=== Problem to solve ===
Write a continuation of the article below about the book Wage War with Prophecy, starting right after its final sentence.

=== Study text ===
+===+

SKIEN, NORWAY - The book was conceived on the 16th of Adar — two days after Purim — while the scroll of Esther was still alive in the author’s mind. That origin is fitting, because Wage War with Prophecy: The Purim Amalek Factor is itself an act of prophetic warfare: a scholar’s argument, assembled across decades of biblical research, that the church has systematically misunderstood one of its most powerful gifts.

Published by A Michael Hylton Har Tziyon AS, the book is the work of Skien-based author, Bible scholar, and covenant messenger Antony Hylton — a Covenant theologian whose fifty-plus published titles span biblical Hebrew, prophetic theology, and revival history. His music ministry, Qol Tziyon Covenant Messenger, has reached listeners in ninety-seven countries, making him one of Norway’s most internationally distributed independent voices in sacred music and biblical teaching.

At the centre of the book is a question that Hylton insists the charismatic church has never fully answered: what did the apostle Paul mean when he told Timothy to “wage the good warfare” with the prophecies spoken over him (1 Timothy 1:18)? The answer, Hylton argues, is disarmingly practical. A prophetic word is not a private spiritual experience to be kept in a journal. It is a declaration to be held, prayed, and deployed — a weapon against the forces that seek to silence God’s purposes in an individual life, a community, or a generation.

+===+

=== Data section ===
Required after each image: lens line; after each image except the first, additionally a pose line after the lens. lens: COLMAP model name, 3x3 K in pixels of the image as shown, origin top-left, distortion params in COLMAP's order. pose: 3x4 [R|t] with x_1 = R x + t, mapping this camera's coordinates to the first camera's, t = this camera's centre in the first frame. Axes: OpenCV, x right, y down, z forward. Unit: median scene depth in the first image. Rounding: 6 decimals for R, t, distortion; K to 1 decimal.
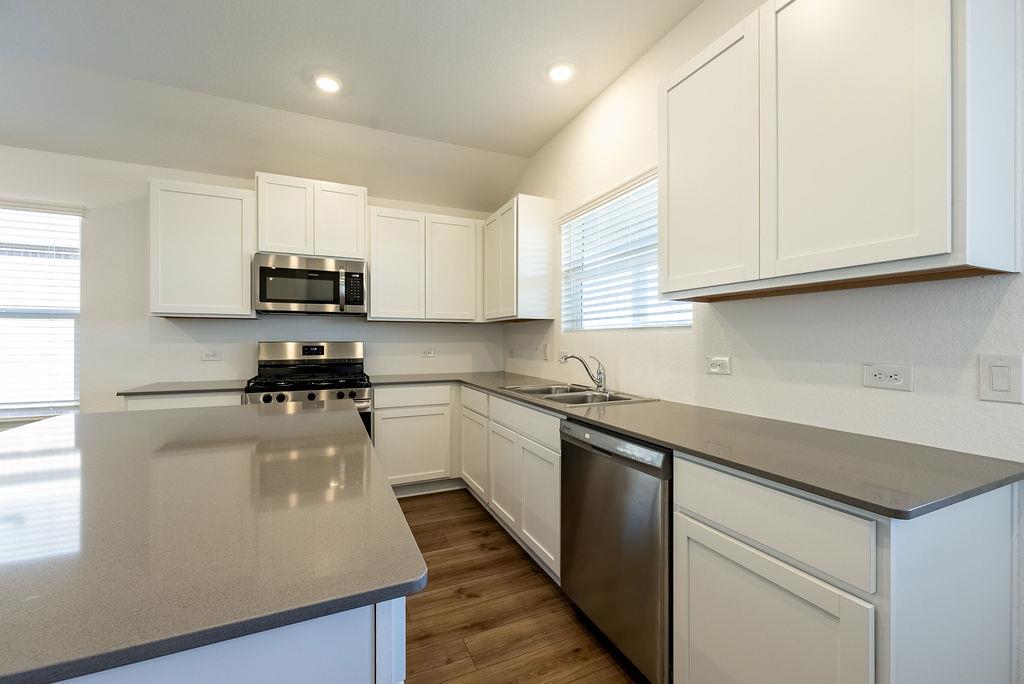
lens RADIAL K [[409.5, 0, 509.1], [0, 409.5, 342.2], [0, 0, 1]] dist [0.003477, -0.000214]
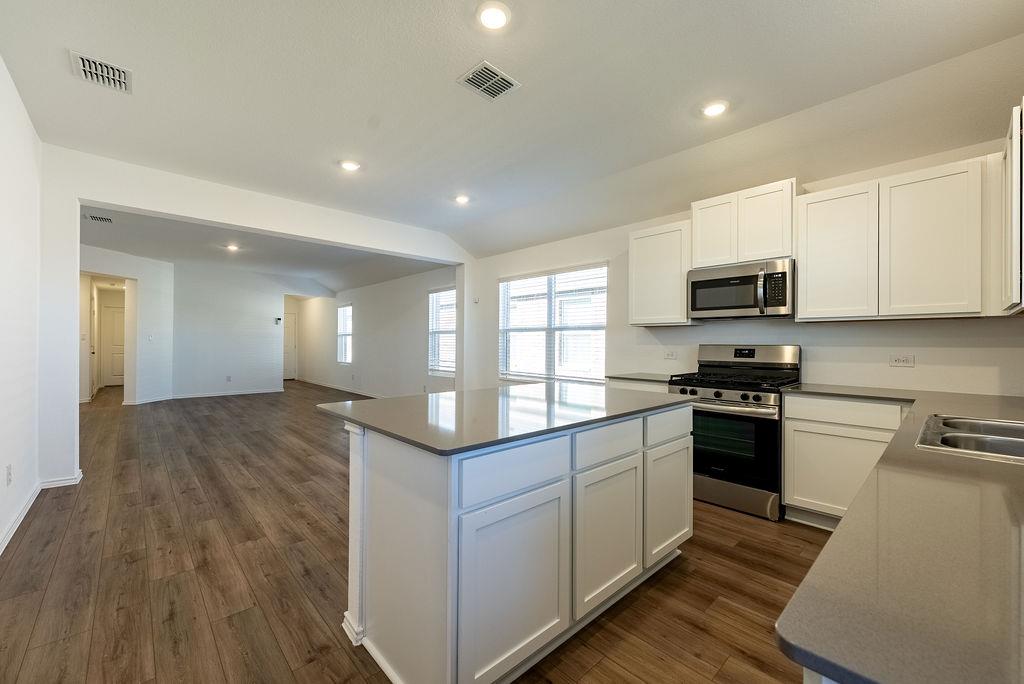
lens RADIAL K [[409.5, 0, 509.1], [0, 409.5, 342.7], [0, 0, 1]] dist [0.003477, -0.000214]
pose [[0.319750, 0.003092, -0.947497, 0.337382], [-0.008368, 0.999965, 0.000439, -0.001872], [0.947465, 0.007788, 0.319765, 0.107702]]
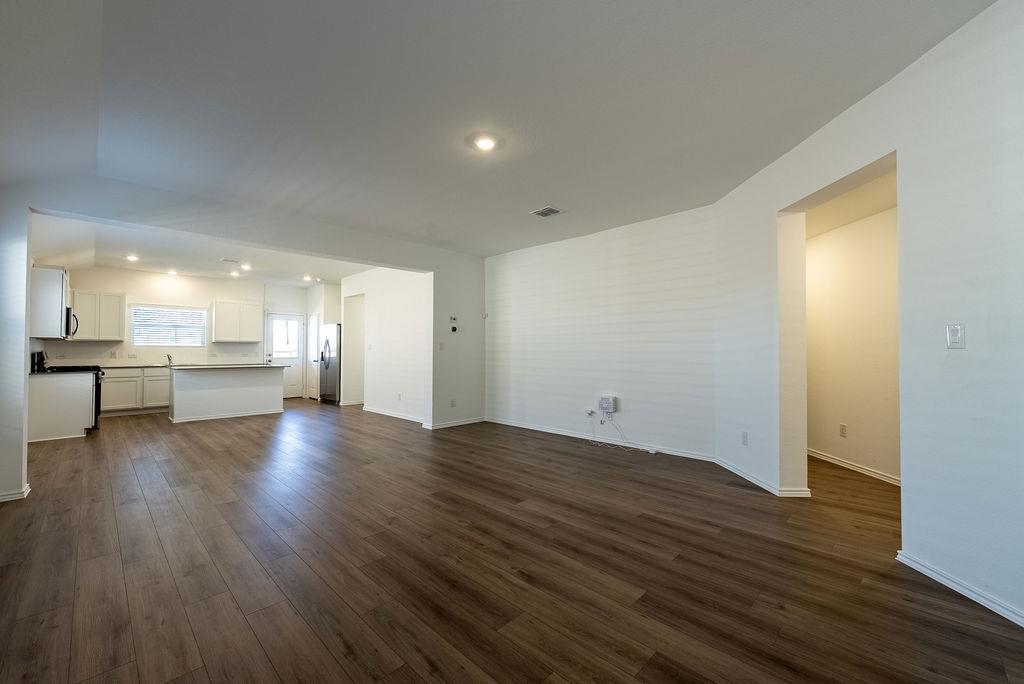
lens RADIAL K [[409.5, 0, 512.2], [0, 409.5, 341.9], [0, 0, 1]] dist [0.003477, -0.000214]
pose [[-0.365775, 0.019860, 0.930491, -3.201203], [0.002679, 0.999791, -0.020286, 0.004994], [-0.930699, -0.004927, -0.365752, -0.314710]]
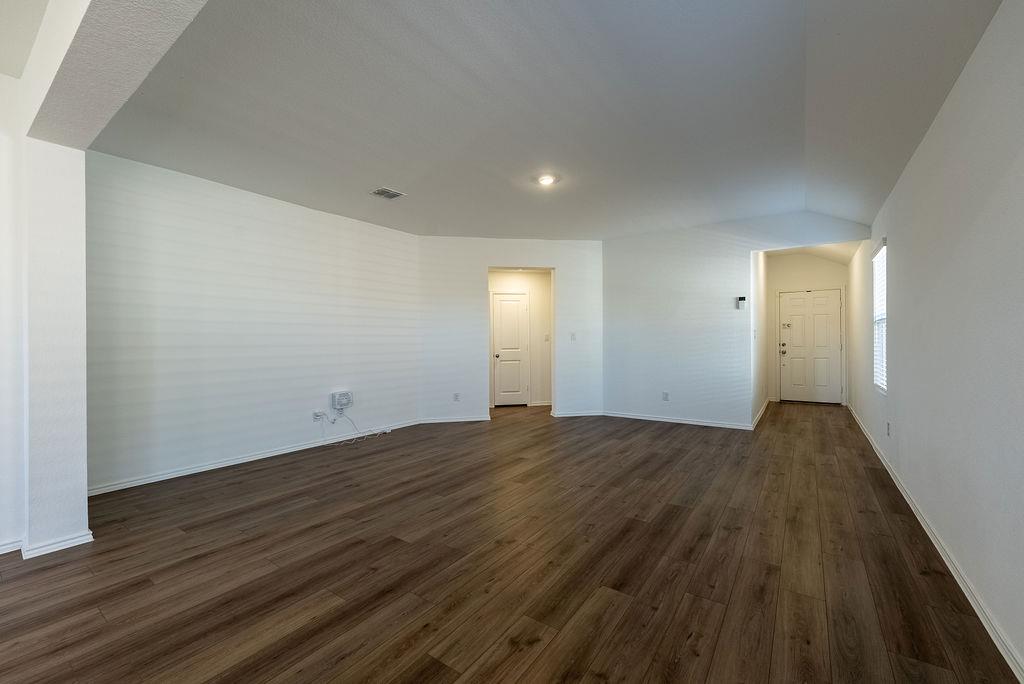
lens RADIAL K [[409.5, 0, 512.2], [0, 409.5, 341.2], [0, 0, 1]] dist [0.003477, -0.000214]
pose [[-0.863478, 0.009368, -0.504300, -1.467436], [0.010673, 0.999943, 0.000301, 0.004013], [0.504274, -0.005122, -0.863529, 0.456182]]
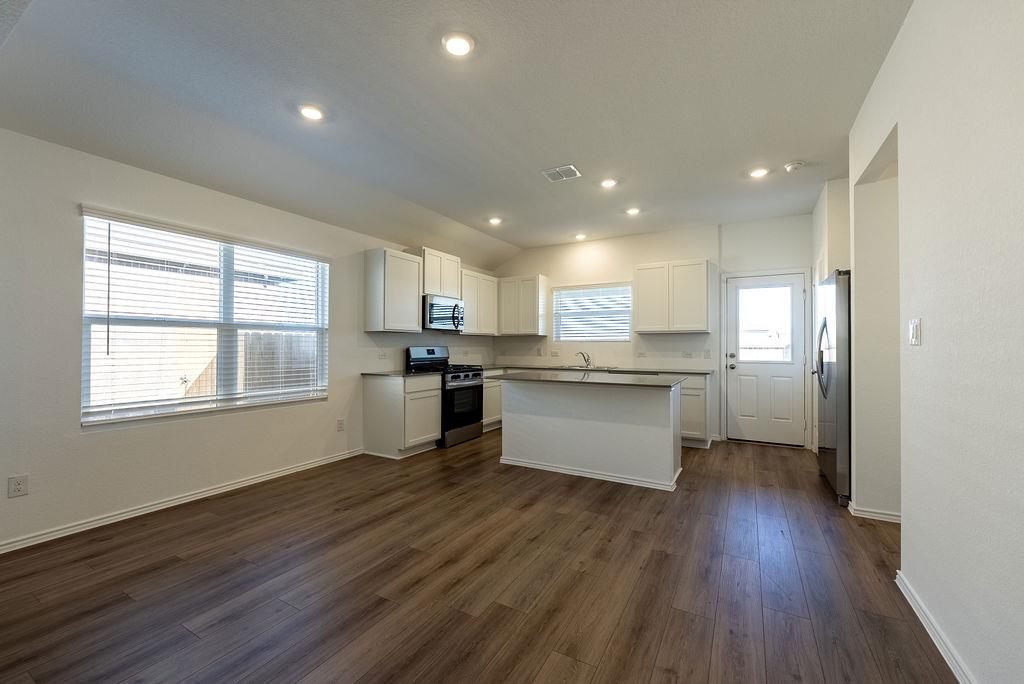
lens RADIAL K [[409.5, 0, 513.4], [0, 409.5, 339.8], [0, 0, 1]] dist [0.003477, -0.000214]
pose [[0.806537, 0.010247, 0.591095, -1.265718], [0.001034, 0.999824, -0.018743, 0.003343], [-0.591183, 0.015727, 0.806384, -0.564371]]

+===+

=== Result of this exercise ===
The book’s structural framework is drawn from one of the most overlooked chapters in the Hebrew Bible. In 1 Chronicles 25, King David appoints twenty-four divisions of Levitical musicians under three founding prophets — Asaph, Heman, and Jeduthun — and designates their music as prophecy. Each of the book’s twenty-four chapters is headed by one of these family names, its Hebrew meaning forming a theological lens for the chapter’s argument. The sequence runs from “God increases” to “I have exalted the help” — a compressed narrative of prophetic formation that Hylton traces from the ancient Temple to the worship of the age to come.

The scholarship ranges widely. Early chapters examine the Hebrew, Aramaic, and Greek vocabulary of prophecy with precision — tracing the navi, the roeh, the chozeh, and the Greek prophētēs through their biblical occurrences. Medieval Jewish philosophy enters through Saadia Gaon’s rational defense of prophecy, Maimonides’ hierarchy of prophetic grades, and the ecstatic Kabbalistic techniques of Abraham Abulafia. Norwegian readers will recognise the figure of Sigmund Mowinckel — whose Psalmenstudien established the ‘cult-prophetic’ framework that reshaped twentieth-century Old Testament scholarship — given extended treatment alongside the Pentecostal revival history he never engaged: Azusa Street, Smith Wigglesworth, T.B. Barratt’s bridge to Scandinavia, Lewi Pethrus’s Stockholm congregation, and the ecumenical prophetic witness of David du Plessis.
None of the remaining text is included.